Pharmacist Prescribing  

At least as early as 1982, the ASHP House began supporting prescribing by pharmacists. That year delegates adopted a report from the Council on Clinical Affairs, which described pharmacist prescribing as a “complex and controversial” authority but one that could be done under carefully spelled-out protocols and in an organized setting, such as a hospital.  

Twelve years later, amid vigorous debate of President Clinton’s national healthcare proposal, the HOD voted to pursue the development of legislative and regulatory provisions that allowed for prescribing. In its 1994 report, the Council on Professional Affairs said the old policy on the subject was too simplistic. “To take advantage of the opportunities presented by healthcare reform, this policy also needed to be revamped to take on a more proactive posture,” the council’s report said. 

The report, adopted by the HOD, suggested the development of education materials on the pharmacist’s role in prescribing and in pharmaceutical care in general. The report also noted that patients have easier access to pharmacists than other healthcare providers — a point ASHP continues to make as it works on new provider status legislation. 

As pharmacist prescribing grew, the policies pursued by the House turned increasingly detailed over the years. Last year, for instance, the House approved the ASHP policy Pharmacist Prescribing in Interprofessional Patient Care. That policy calls, in part, for all pharmacists on an interprofessional patient care team to have a National Provider Identifier recognized by payers. Nearly all states now include varying levels of pharmacist prescribing authority. 

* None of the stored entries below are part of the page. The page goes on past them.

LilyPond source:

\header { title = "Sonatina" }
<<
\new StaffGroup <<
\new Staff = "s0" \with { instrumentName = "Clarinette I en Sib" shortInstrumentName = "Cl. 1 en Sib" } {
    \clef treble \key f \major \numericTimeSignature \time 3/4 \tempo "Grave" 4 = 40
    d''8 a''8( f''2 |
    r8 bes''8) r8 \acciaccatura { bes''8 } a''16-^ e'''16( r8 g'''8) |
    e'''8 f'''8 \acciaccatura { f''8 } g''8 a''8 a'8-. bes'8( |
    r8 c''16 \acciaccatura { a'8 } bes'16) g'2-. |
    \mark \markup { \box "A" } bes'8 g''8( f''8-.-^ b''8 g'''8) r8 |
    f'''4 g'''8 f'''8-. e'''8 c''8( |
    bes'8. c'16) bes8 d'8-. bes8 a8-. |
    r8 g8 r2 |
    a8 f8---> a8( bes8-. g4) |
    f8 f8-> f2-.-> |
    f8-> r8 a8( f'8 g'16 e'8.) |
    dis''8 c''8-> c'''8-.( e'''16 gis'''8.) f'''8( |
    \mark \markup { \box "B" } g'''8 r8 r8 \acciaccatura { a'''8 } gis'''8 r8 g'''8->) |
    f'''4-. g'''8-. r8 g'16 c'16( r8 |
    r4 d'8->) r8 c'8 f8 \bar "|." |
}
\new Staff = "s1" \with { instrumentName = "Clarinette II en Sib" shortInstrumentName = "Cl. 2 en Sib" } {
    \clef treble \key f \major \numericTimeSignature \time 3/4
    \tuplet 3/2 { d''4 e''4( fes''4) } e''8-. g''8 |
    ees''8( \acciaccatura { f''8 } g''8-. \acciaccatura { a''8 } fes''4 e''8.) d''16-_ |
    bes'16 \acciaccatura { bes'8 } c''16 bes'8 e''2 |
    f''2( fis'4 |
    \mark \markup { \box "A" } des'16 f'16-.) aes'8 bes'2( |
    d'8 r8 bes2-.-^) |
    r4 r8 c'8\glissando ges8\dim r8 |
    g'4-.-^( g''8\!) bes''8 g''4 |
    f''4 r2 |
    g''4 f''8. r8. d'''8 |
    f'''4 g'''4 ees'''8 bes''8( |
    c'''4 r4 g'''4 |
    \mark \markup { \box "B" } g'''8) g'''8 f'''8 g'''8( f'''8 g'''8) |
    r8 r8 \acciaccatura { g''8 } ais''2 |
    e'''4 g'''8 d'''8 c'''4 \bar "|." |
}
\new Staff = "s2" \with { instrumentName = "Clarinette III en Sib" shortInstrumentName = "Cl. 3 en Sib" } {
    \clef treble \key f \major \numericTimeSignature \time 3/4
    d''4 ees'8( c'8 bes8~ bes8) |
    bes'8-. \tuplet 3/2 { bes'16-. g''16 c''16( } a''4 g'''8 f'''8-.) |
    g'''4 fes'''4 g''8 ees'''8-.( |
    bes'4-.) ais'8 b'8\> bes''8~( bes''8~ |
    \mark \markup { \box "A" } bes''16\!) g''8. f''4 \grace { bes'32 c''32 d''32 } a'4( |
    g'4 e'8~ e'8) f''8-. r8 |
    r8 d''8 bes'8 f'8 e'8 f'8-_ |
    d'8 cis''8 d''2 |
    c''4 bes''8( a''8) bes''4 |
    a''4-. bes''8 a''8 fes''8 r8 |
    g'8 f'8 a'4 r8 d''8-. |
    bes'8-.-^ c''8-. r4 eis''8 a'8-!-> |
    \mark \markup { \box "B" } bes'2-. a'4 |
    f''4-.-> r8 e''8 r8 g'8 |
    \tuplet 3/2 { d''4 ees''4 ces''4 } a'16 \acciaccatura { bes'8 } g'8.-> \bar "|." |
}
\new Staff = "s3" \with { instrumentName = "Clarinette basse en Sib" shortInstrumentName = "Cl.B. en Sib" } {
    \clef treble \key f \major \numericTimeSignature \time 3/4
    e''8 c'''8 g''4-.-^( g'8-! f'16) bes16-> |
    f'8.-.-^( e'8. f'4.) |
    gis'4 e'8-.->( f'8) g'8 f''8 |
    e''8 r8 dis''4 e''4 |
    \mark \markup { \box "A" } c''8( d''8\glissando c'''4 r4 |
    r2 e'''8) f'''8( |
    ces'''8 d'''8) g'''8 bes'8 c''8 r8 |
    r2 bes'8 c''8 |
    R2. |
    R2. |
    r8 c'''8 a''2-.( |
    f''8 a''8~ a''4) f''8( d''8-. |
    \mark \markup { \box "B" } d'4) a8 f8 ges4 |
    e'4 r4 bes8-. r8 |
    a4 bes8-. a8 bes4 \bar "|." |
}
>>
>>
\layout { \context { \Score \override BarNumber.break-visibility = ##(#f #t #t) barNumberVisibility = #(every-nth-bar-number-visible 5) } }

Taking on Big Issues — Before They Become Big 

The House of Delegates doesn’t shy away from controversial issues. In fact, delegates at times have debated topics before they routinely make headlines.

Take, for example, the 2017 policy entitled Therapeutic and Psychosocial Consideration of Transgender Patients. That policy called for ASHP to support medication and disease management of transgender patients; promote research on therapeutic and biopsychosocial best practices in the care of transgender patients; and encourage “structured documentation” of both a patient’s birth sex and self-identified gender in electronic health records. 

 “Because of the unique and complex healthcare needs of transgender patients, it is essential that they have adequate access to appropriate care, including pharmacist care,” the Council on Therapeutics wrote in its report. (Delegates will consider updates to that policy at their June meeting in Baltimore.) 

 And while interest in increasingly powerful artificial intelligence (AI) technology exploded recently with the debut of ChatGPT, ASHP delegates signed off on an AI policy statement three years ago. That 2020 statement says, in part, that pharmacists should lead the design, implementation, and ongoing evaluation of AI-related technologies that affect medication use.